Class "interpolation" (distance to classes)

rodrigo.constanzo · February 11, 2024, 8:12pm

And for the final bit of testing (or things I have to test for now), here is that comparison.

////////////////////////////////////////////////////////////////////////////

So this is 31d PCA’d MFCC (raw/unnormalized) on the top and 28d spectralshape on the bottom:

Pretty close, but I have to say I think the MFCC is doing a bit better here.

Here’s the time series comparison:
pca vs spectral

The “dynamic range” of the spectralshape is a touch better, but the smoothness of the ramps looks better for the PCA’d MFCCs.

Given the reduced “dynamic range”, I wanted to try and see how these actually look if I scale/normalize the range a bit.

That gives me a time plot that looks like this:
normalized

Which I then paired with a more contextual assessment. Which sounds better. Or rather, which has a smoother trajectory when sonified in this way.

Here are the results:

If I close my eyes and just listen, the PCA’d MFCCs sound a lot more smooth in the transitions. The spectralshape one, although looking a bit smoother sometimes, tends to jump/stick to values more it seems.

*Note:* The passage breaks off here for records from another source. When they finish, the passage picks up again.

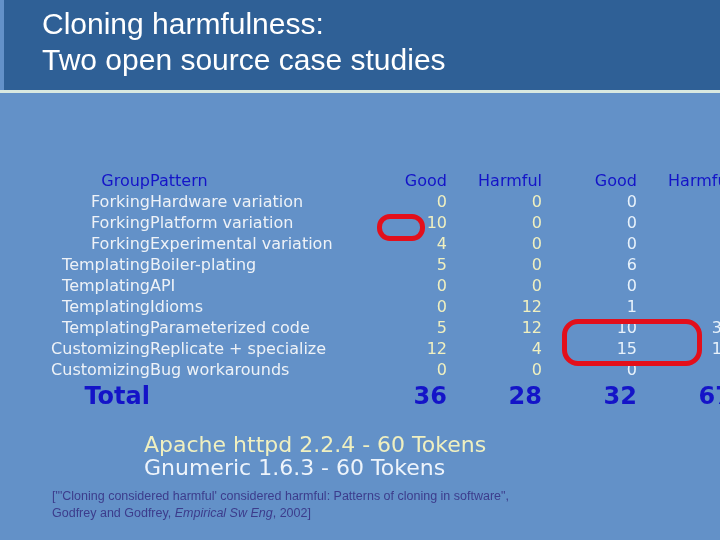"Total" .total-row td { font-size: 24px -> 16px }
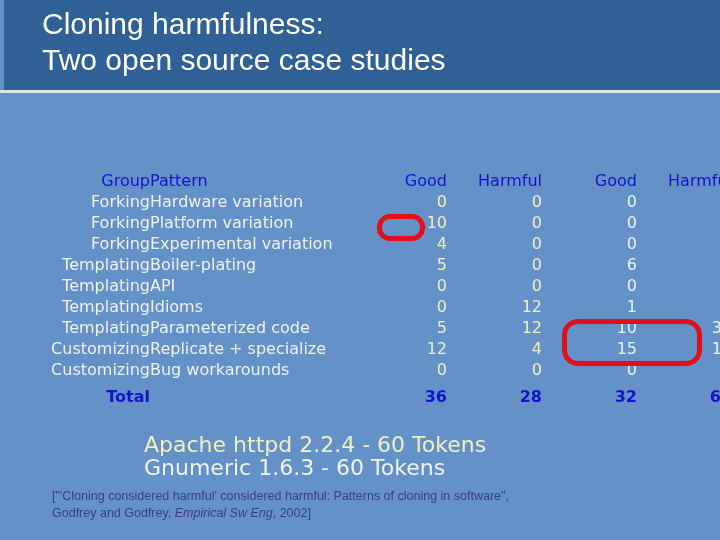", 2002]" span { text: 2002 -> 2001 }
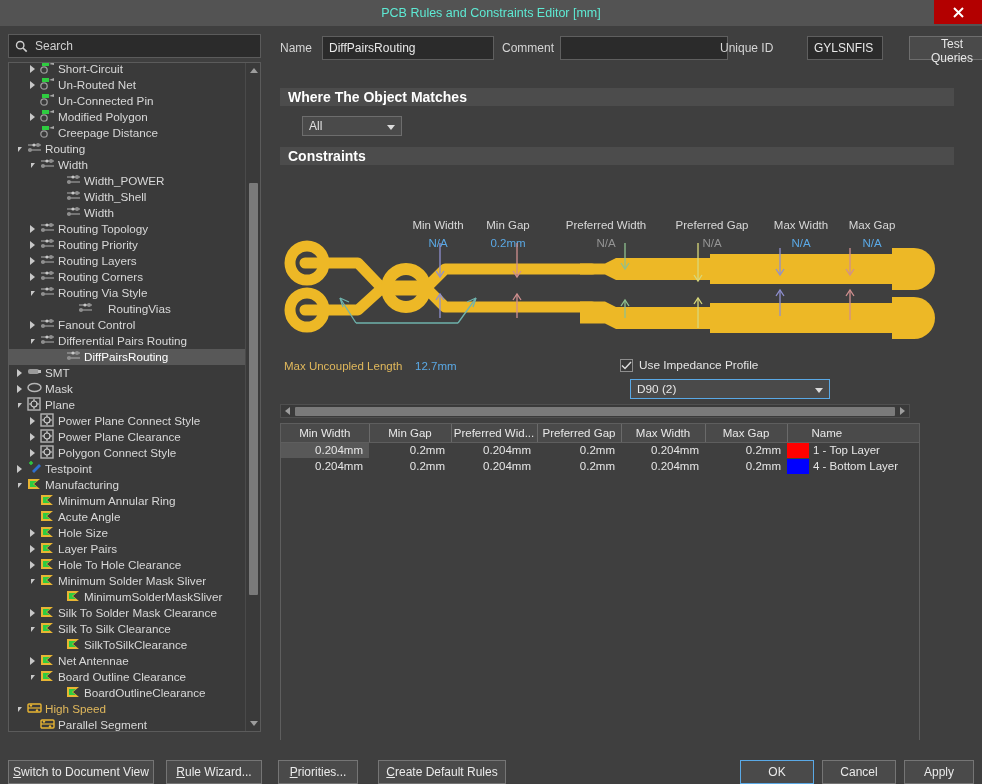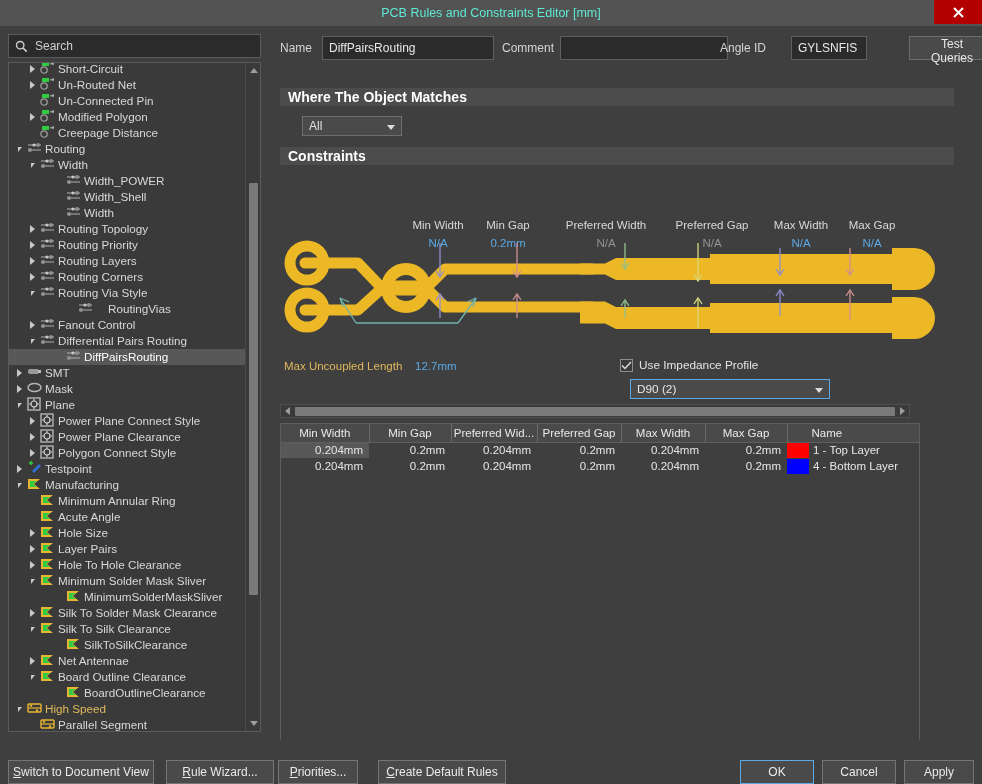"Angle ID" span.lbl { text: Angle -> Unique }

////////////////////////////////////////////////////////////////////////////

The effectiveness of these PCA’d MFCCs made me wonder how they stack up in terms of classification accuracy. This is something I had actually tried years ago and got absolutely dogshit results, but as outlined earlier in this thread, I think the normalization post PCA-ing was just breaking the relationship between the MFCC coefficients.

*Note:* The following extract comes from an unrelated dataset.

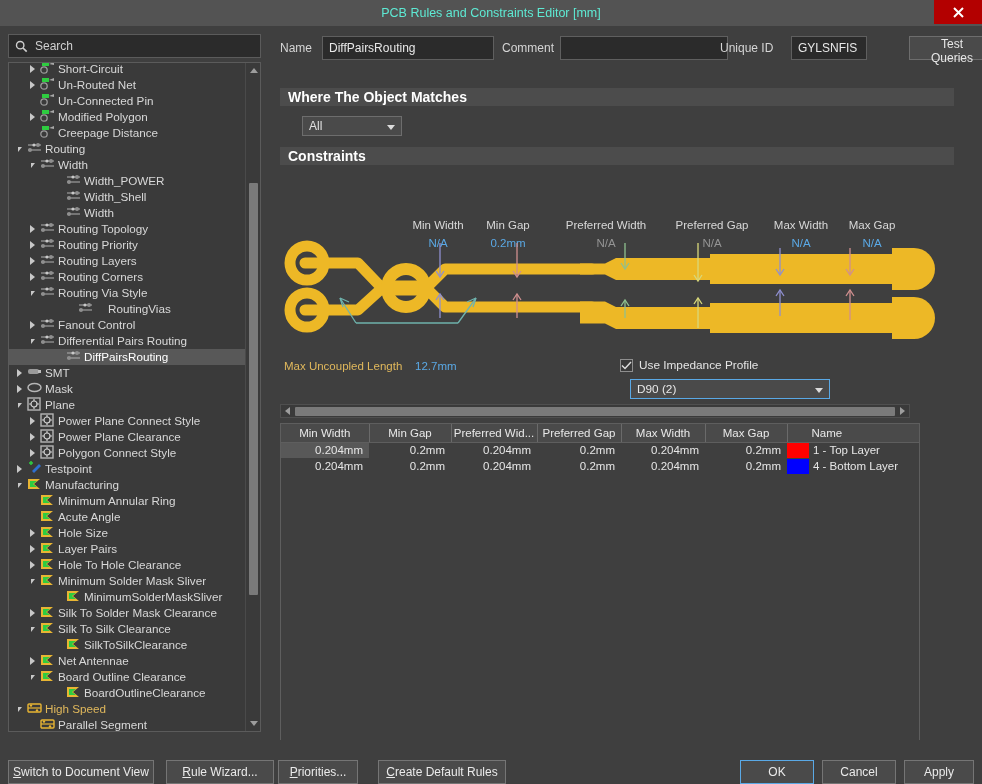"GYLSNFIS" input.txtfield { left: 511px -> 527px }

So I plugged this PCA-ing into my accuracy test and got the following results (inserted into the data from earlier today):

4 classes:

pca’d mfcc - 97.22% (my best results so far!)
mfcc baseline - 95.8333% (my previous “gold standard”)
spectral baseline - 87.5%
spectral no loudness - 87.5%
spectral no deriv - 88.88%

10 classes:

pca’d mfcc - 87.5%
mfcc baseline - 86.11%
spectral baseline - 66.66%
spectral no loudness - 66.66%
spectral no deriv - 72.22%

A slight improvement, but an improvement nonetheless. And this is using fluid.knnclassifier~, whereas I got better results using fluid.mlpclassifier~ before.

////////////////////////////////////////////////////////////////////////////

So it seems that overall, PCA’d MFCCs capture the most variance here and still capture good transitional/interpolation states. The spectralshape stuff was very promising (though I did dread having to add a whole new descriptor “type” to SP -Tools), but not quite as good as just (further) refined MFCCs.